The Templar Vault *** NUMBER ONE BOOK *** by Scott Chapman The Kaiser's Navigator by Scott Chapman


message 9: by Rebecca (new)

Rebecca Forster (rebeccaforster) | 59 comments I'm working on book 30 and I will tell you that your life passes before your eyes that way :). You can definitely do it. Love your covers and you are smart to remain on a focused trajectory. I made that mistake early in my career - writing either what I felt like or what I thought the market would bear instead of using 'my voice'. Once I hit legal thrillers my voice was established and there is enough room in the thriller/legal/political area to satisfy the creative urge while staying on track. I've been lucky to meet people along the way who have been generous with their knowledge. The trick is to understand what they're telling you. One of the most brilliant, actually, is a woman who helped me plan mid-way through my career for the marketing aspects. She runs Creative Center of America. Smartest person I ever met in terms of planning careers for creative types. She calls it creating a 'talent-driven brand'. Congrats on understanding there are many hats to wear as a writer - not just the creative one.


message 10: by Scott (new)

Scott Chapman (scottwilliamchapman) | 25 comments Thanks for the advice, all duly noted and added to my big book of writing advice (this is not a joke, I do have a file full of good advice). If you don't mind me asking, which of your books was the one that was closest to your original plans in terms of plot and character?
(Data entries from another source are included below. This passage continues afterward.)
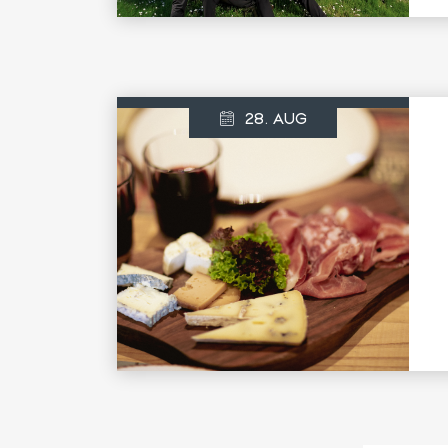
28. AUG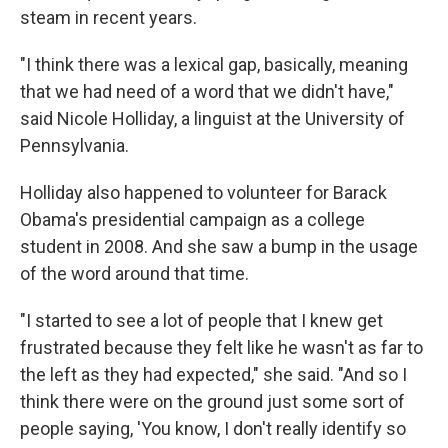
steam in recent years.
"I think there was a lexical gap, basically, meaning
that we had need of a word that we didn't have,"
said Nicole Holliday, a linguist at the University of
Pennsylvania.
Holliday also happened to volunteer for Barack
Obama's presidential campaign as a college
student in 2008. And she saw a bump in the usage
of the word around that time.
"I started to see a lot of people that I knew get
frustrated because they felt like he wasn't as far to
the left as they had expected," she said. "And so I
think there were on the ground just some sort of
people saying, 'You know, I don't really identify so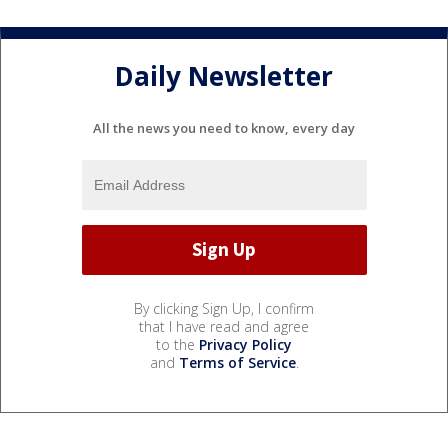
Daily Newsletter
All the news you need to know, every day
By clicking Sign Up, I confirm
that I have read and agree
to the
Privacy Policy
and
Terms of Service
.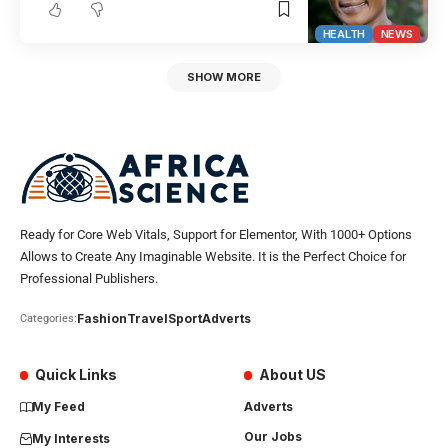
HEALTH
NEWS
SHOW MORE
Ready for Core Web Vitals, Support for Elementor, With 1000+ Options
Allows to Create Any Imaginable Website. It is the Perfect Choice for
Professional Publishers.
Fashion
Travel
Sport
Adverts
Categories:
Quick Links
About US
My Feed
Adverts
Our Jobs
My Interests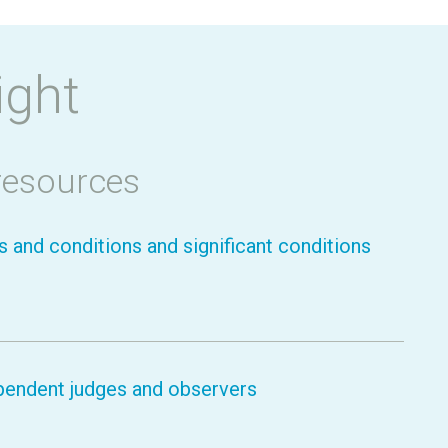
ight
resources
 and conditions and significant conditions
pendent judges and observers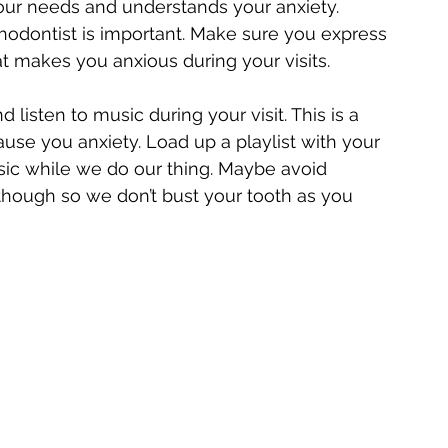
our needs and understands your anxiety. 
hodontist is important. Make sure you express 
 makes you anxious during your visits.
listen to music during your visit. This is a 
ause you anxiety. Load up a playlist with your 
sic while we do our thing. Maybe avoid 
hough so we don’t bust your tooth as you 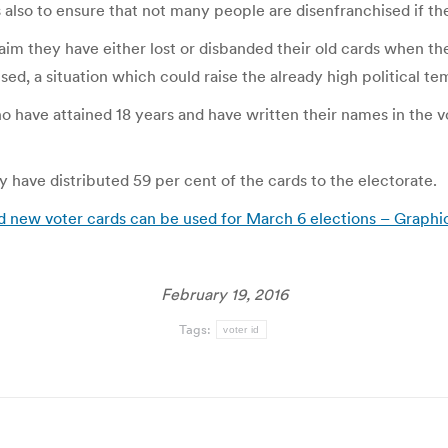
is also to ensure that not many people are disenfranchised if th
aim they have either lost or disbanded their old cards when th
sed, a situation which could raise the already high political te
o have attained 18 years and have written their names in the v
have distributed 59 per cent of the cards to the electorate.
d new voter cards can be used for March 6 elections – Graphi
February 19, 2016
Tags:
voter id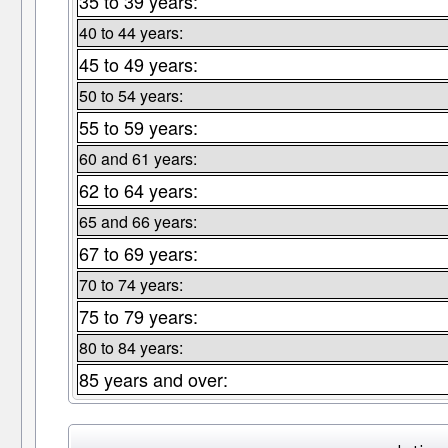
35 to 39 years:
40 to 44 years:
45 to 49 years:
50 to 54 years:
55 to 59 years:
60 and 61 years:
62 to 64 years:
65 and 66 years:
67 to 69 years:
70 to 74 years:
75 to 79 years:
80 to 84 years:
85 years and over: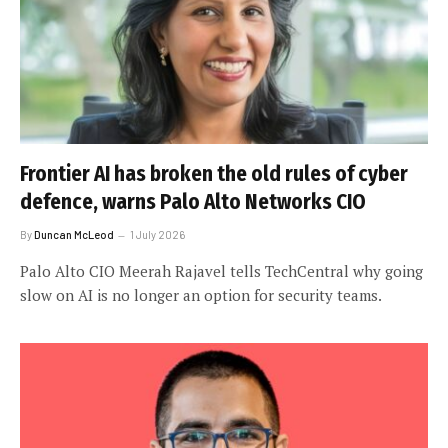
Frontier AI has broken the old rules of cyber
defence, warns Palo Alto Networks CIO
By
Duncan McLeod
1 July 2026
Palo Alto CIO Meerah Rajavel tells TechCentral why going
slow on AI is no longer an option for security teams.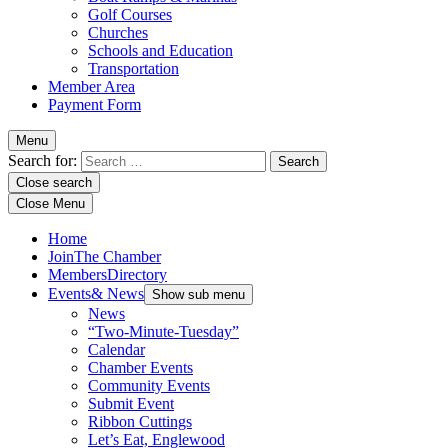
Golf Courses
Churches
Schools and Education
Transportation
Member Area
Payment Form
Menu
Search for:
Close search
Close Menu
Home
Join
The Chamber
Members
Directory
Events
& News
Show sub menu
News
“Two-Minute-Tuesday”
Calendar
Chamber Events
Community Events
Submit Event
Ribbon Cuttings
Let’s Eat, Englewood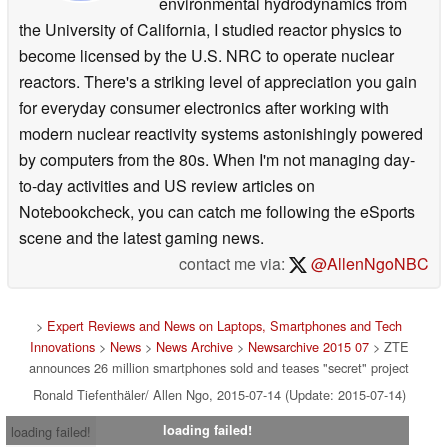
environmental hydrodynamics from
the University of California, I studied reactor physics to
become licensed by the U.S. NRC to operate nuclear
reactors. There's a striking level of appreciation you gain
for everyday consumer electronics after working with
modern nuclear reactivity systems astonishingly powered
by computers from the 80s. When I'm not managing day-
to-day activities and US review articles on
Notebookcheck, you can catch me following the eSports
scene and the latest gaming news.
contact me via:
@AllenNgoNBC
>
Expert Reviews and News on Laptops, Smartphones and Tech
Innovations
>
News
>
News Archive
>
Newsarchive 2015 07
> ZTE
announces 26 million smartphones sold and teases "secret" project
Ronald Tiefenthäler/ Allen Ngo, 2015-07-14 (Update: 2015-07-14)
loading failed!
loading failed!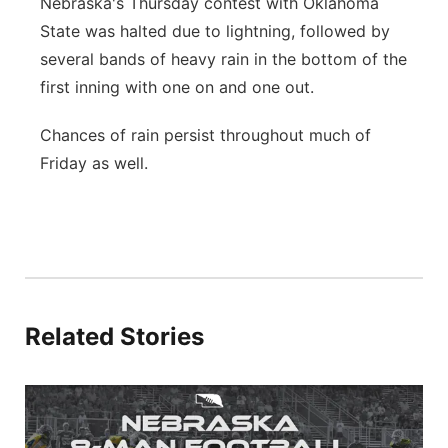
Nebraska's Thursday contest with Oklahoma
State was halted due to lightning, followed by
several bands of heavy rain in the bottom of the
first inning with one on and one out.
Chances of rain persist throughout much of
Friday as well.
Related Stories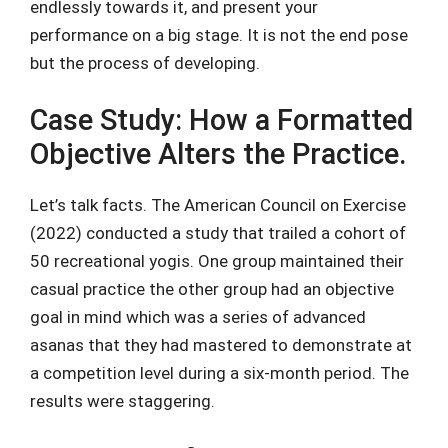
endlessly towards it, and present your
performance on a big stage. It is not the end pose
but the process of developing.
Case Study: How a Formatted
Objective Alters the Practice.
Let’s talk facts. The American Council on Exercise
(2022) conducted a study that trailed a cohort of
50 recreational yogis. One group maintained their
casual practice the other group had an objective
goal in mind which was a series of advanced
asanas that they had mastered to demonstrate at
a competition level during a six-month period. The
results were staggering.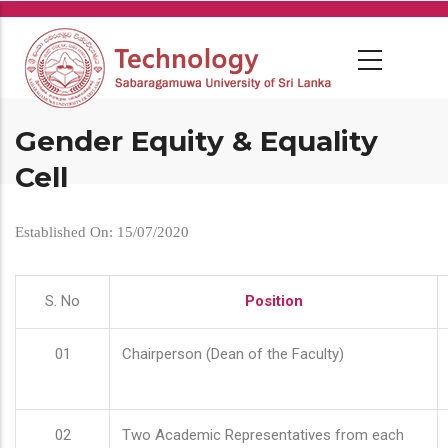
Skip
to
main
content
Gender Equity & Equality
Cell
Established On: 15/07/2020
S. No
Position
01
Chairperson (Dean of the Faculty)
02
Two Academic Representatives from each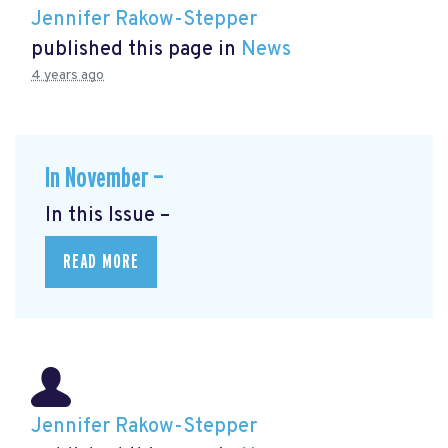
Jennifer Rakow-Stepper
published this page in
News
4 years ago
In November —
In this Issue –
READ MORE
Jennifer Rakow-Stepper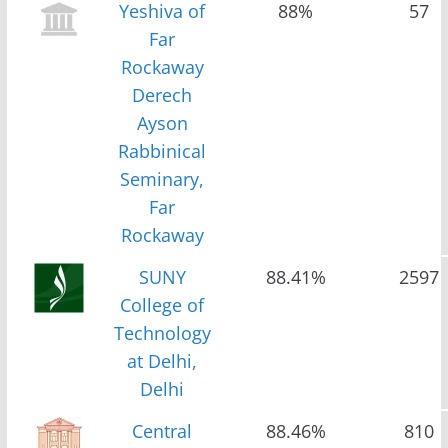
Yeshiva of
88%
57
Far
Rockaway
Derech
Ayson
Rabbinical
Seminary,
Far
Rockaway
SUNY
88.41%
2597
College of
Technology
at Delhi,
Delhi
Central
88.46%
810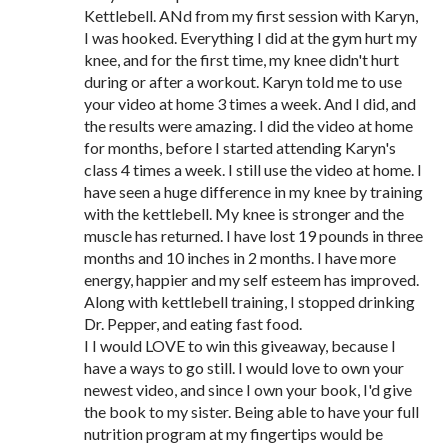
Kettlebell. ANd from my first session with Karyn,
I was hooked. Everything I did at the gym hurt my
knee, and for the first time, my knee didn't hurt
during or after a workout. Karyn told me to use
your video at home 3 times a week. And I did, and
the results were amazing. I did the video at home
for months, before I started attending Karyn's
class 4 times a week. I still use the video at home. I
have seen a huge difference in my knee by training
with the kettlebell. My knee is stronger and the
muscle has returned. I have lost 19 pounds in three
months and 10 inches in 2 months. I have more
energy, happier and my self esteem has improved.
Along with kettlebell training, I stopped drinking
Dr. Pepper, and eating fast food.
I I would LOVE to win this giveaway, because I
have a ways to go still. I would love to own your
newest video, and since I own your book, I'd give
the book to my sister. Being able to have your full
nutrition program at my fingertips would be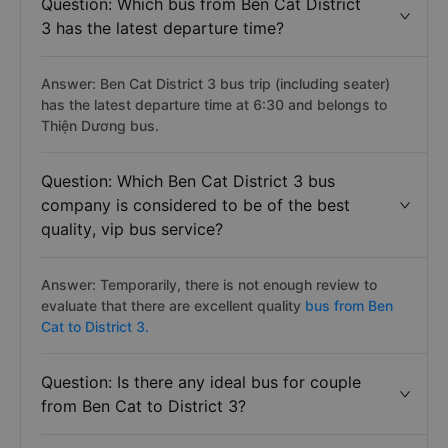
Question: Which bus from Ben Cat District
3 has the latest departure time?
Answer: Ben Cat District 3 bus trip (including seater)
has the latest departure time at 6:30 and belongs to
Thiện Dương bus.
Question: Which Ben Cat District 3 bus
company is considered to be of the best
quality, vip bus service?
Answer: Temporarily, there is not enough review to
evaluate that there are excellent quality
bus from Ben
Cat to District 3.
Question: Is there any ideal bus for couple
from Ben Cat to District 3?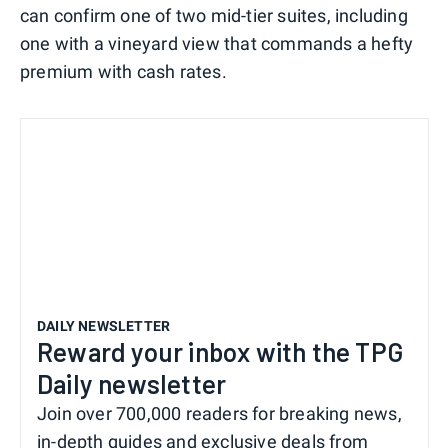
can confirm one of two mid-tier suites, including
one with a vineyard view that commands a hefty
premium with cash rates.
DAILY NEWSLETTER
Reward your inbox with the TPG
Daily newsletter
Join over 700,000 readers for breaking news,
in-depth guides and exclusive deals from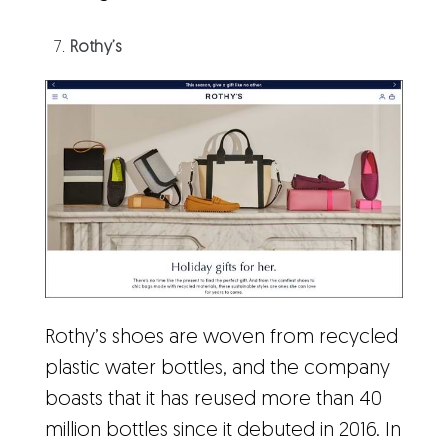
Rothy’s
Rothy’s shoes are woven from recycled
plastic water bottles, and the company
boasts that it has reused more than 40
million bottles since it debuted in 2016. In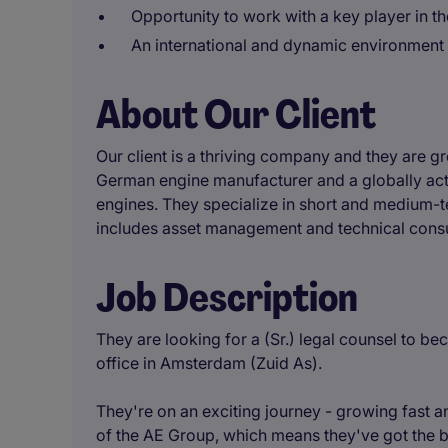
Opportunity to work with a key player in 
An international and dynamic environment 
About Our Client
Our client is a thriving company and they are gr
German engine manufacturer and a globally act
engines. They specialize in short and medium-te
includes asset management and technical consu
Job Description
They are looking for a (Sr.) legal counsel to be
office in Amsterdam (Zuid As).
They're on an exciting journey - growing fast 
of the AE Group, which means they've got the ba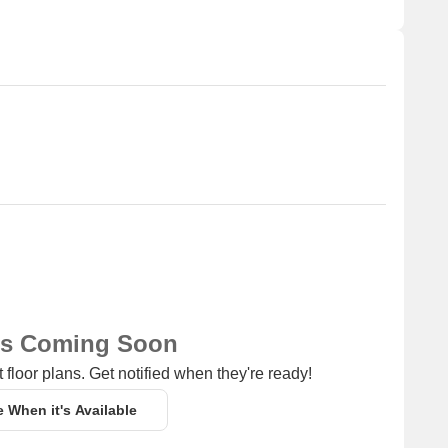
lave for resale and rental, In resale we have 11 properties
CR - 3.83 CR.
Unit Type Range
Price Range
2.5 BHK
18,000
4 BHK
1.70 CR - 3.83 CR
ns Coming Soon
 floor plans. Get notified when they're ready!
e When it's Available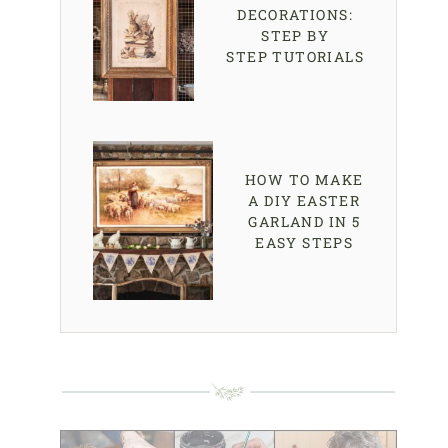
DECORATIONS:
STEP BY
STEP TUTORIALS
HOW TO MAKE
A DIY EASTER
GARLAND IN 5
EASY STEPS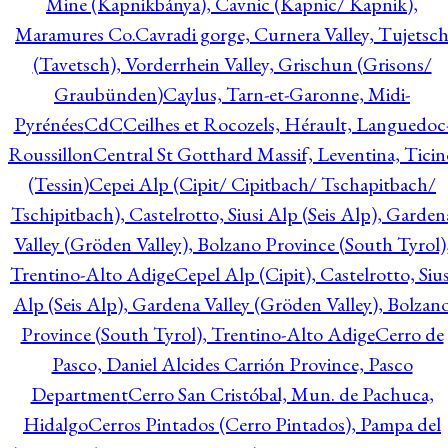
Mine (Kapnikbánya), Cavnic (Kapnic/ Kapnik),
Maramures Co.
Cavradi gorge, Curnera Valley, Tujetsc
(Tavetsch), Vorderrhein Valley, Grischun (Grisons/
Graubünden)
Caylus, Tarn-et-Garonne, Midi-
Pyrénées
CdC
Ceilhes et Rocozels, Hérault, Languedoc
Roussillon
Central St Gotthard Massif, Leventina, Ticin
(Tessin)
Cepei Alp (Cipit/ Cipitbach/ Tschapitbach/
Tschipitbach), Castelrotto, Siusi Alp (Seis Alp), Garden
Valley (Gröden Valley), Bolzano Province (South Tyrol)
Trentino-Alto Adige
Cepel Alp (Cipit), Castelrotto, Sius
Alp (Seis Alp), Gardena Valley (Gröden Valley), Bolzan
Province (South Tyrol), Trentino-Alto Adige
Cerro de
Pasco, Daniel Alcides Carrión Province, Pasco
Department
Cerro San Cristóbal, Mun. de Pachuca,
Hidalgo
Cerros Pintados (Cerro Pintados), Pampa del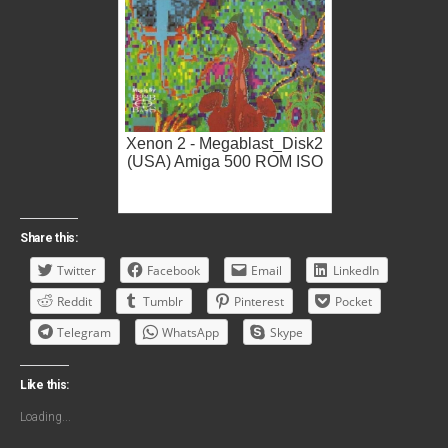
Xenon 2 - Megablast_Disk2
(USA) Amiga 500 ROM ISO
Share this:
Twitter
Facebook
Email
LinkedIn
Reddit
Tumblr
Pinterest
Pocket
Telegram
WhatsApp
Skype
Like this:
Loading...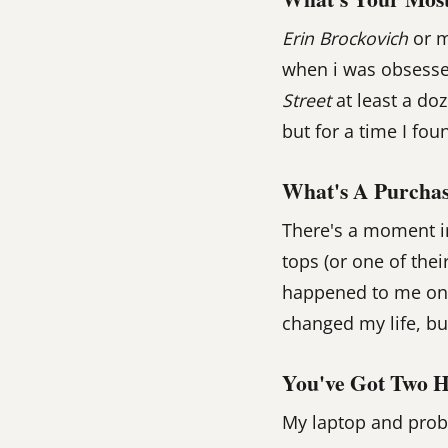
Erin Brockovich
or 
when i was obsessed
Street
at least a do
but for a time I fou
What's A Purchas
There's a moment in
tops (or one of thei
happened to me once
changed my life, but
You've Got Two H
My laptop and prob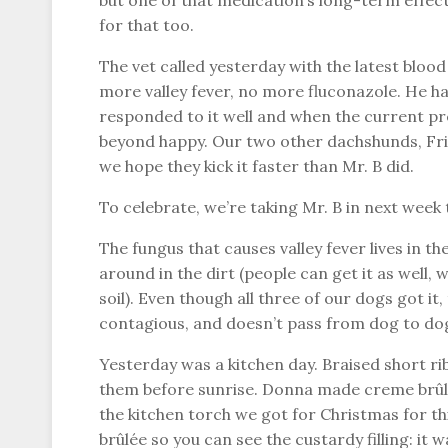
but one of that medication’s long-term effect
for that too.
The vet called yesterday with the latest bloo
more valley fever, no more fluconazole. He has
responded to it well and when the current pre
beyond happy. Our two other dachshunds, Fritz
we hope they kick it faster than Mr. B did.
To celebrate, we’re taking Mr. B in next week 
The fungus that causes valley fever lives in t
around in the dirt (people can get it as well, 
soil). Even though all three of our dogs got it,
contagious, and doesn’t pass from dog to do
Yesterday was a kitchen day. Braised short rib
them before sunrise. Donna made creme brûlée
the kitchen torch we got for Christmas for thi
brûlée so you can see the custardy filling: it w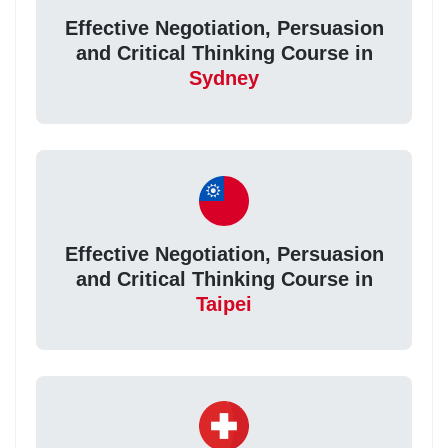
Effective Negotiation, Persuasion
and Critical Thinking Course in
Sydney
Effective Negotiation, Persuasion
and Critical Thinking Course in
Taipei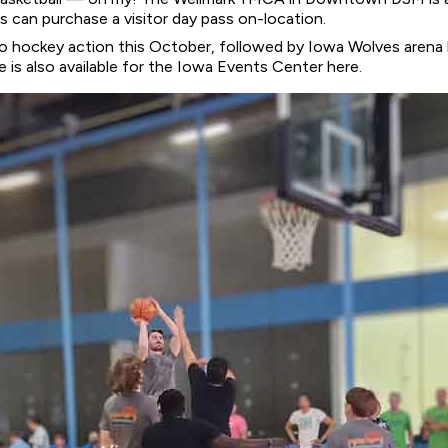
an purchase a visitor day pass on-location.
to hockey action this October, followed by Iowa Wolves arena 
is also available for the Iowa Events Center here.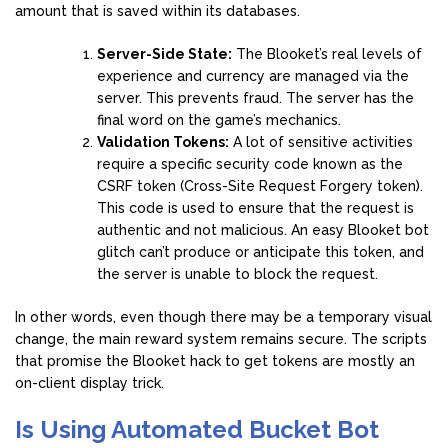
amount that is saved within its databases.
Server-Side State:
The Blooket’s real levels of
experience and currency are managed via the
server. This prevents fraud. The server has the
final word on the game’s mechanics.
Validation Tokens:
A lot of sensitive activities
require a specific security code known as the
CSRF token (Cross-Site Request Forgery token).
This code is used to ensure that the request is
authentic and not malicious. An easy Blooket bot
glitch can’t produce or anticipate this token, and
the server is unable to block the request.
In other words, even though there may be a temporary visual
change, the main reward system remains secure. The scripts
that promise the Blooket hack to get tokens are mostly an
on-client display trick.
Is Using Automated Bucket Bot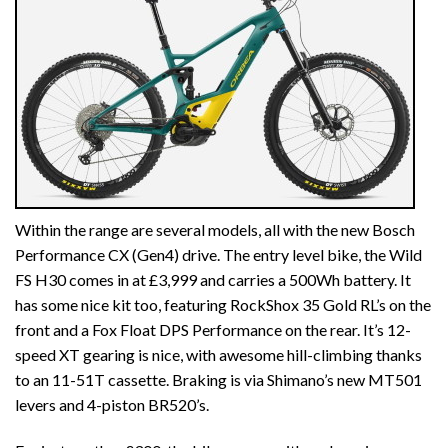
Within the range are several models, all with the new Bosch
Performance CX (Gen4) drive. The entry level bike, the Wild
FS H30 comes in at £3,999 and carries a 500Wh battery. It
has some nice kit too, featuring RockShox 35 Gold RL’s on the
front and a Fox Float DPS Performance on the rear. It’s 12-
speed XT gearing is nice, with awesome hill-climbing thanks
to an 11-51T cassette. Braking is via Shimano’s new MT501
levers and 4-piston BR520’s.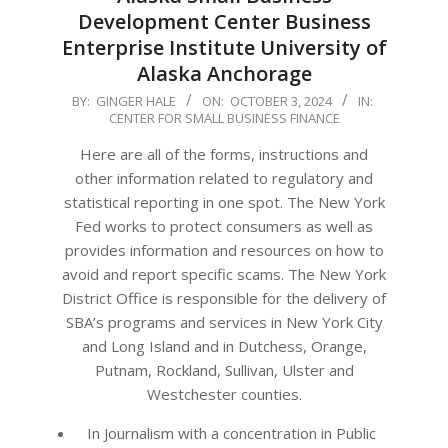
Development Center Business
Enterprise Institute University of
Alaska Anchorage
2024-
BY:
GINGER HALE
ON:
OCTOBER 3, 2024
IN:
CENTER FOR SMALL BUSINESS FINANCE
10-
03
Here are all of the forms, instructions and
other information related to regulatory and
statistical reporting in one spot. The New York
Fed works to protect consumers as well as
provides information and resources on how to
avoid and report specific scams. The New York
District Office is responsible for the delivery of
SBA’s programs and services in New York City
and Long Island and in Dutchess, Orange,
Putnam, Rockland, Sullivan, Ulster and
Westchester counties.
In Journalism with a concentration in Public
message 11: by Rebecca (new)

Rebecca Forster (rebeccaforster) | 59 comments Scott, first I'm so impressed with your big book of writing advice. It's so cool to be added. That is a really interesting question. I think the Witness Series in terms of the 3 main characters but they have grown so much over the course of 6 books - so they are still the same but have back lives I had no idea of when I first started. My personal favorite book, Before Her Eyes, was extraordinarily clear on all levels: character, blending of two genres, the last page twist. That book was just crystalline in my mind but it was hard to write because I combined fantasy and police procedural and two tracks - first person and third person. It was really intricate. So was Eyewitness which had one story start 50 years earlier in Albania and a modern story. In that one the old story had to catch up with the modern story. I always knew what the book was about and who the characters were but the diagraming of the time frame was a misery.:) Also, in that one I faced a little bit of what you were. The theme was justice and how we view it. So it was a clash of Ancient clan justice versus modern legal justice. The bad guy was really mindlessly bad but there was a compelling reason for his actions.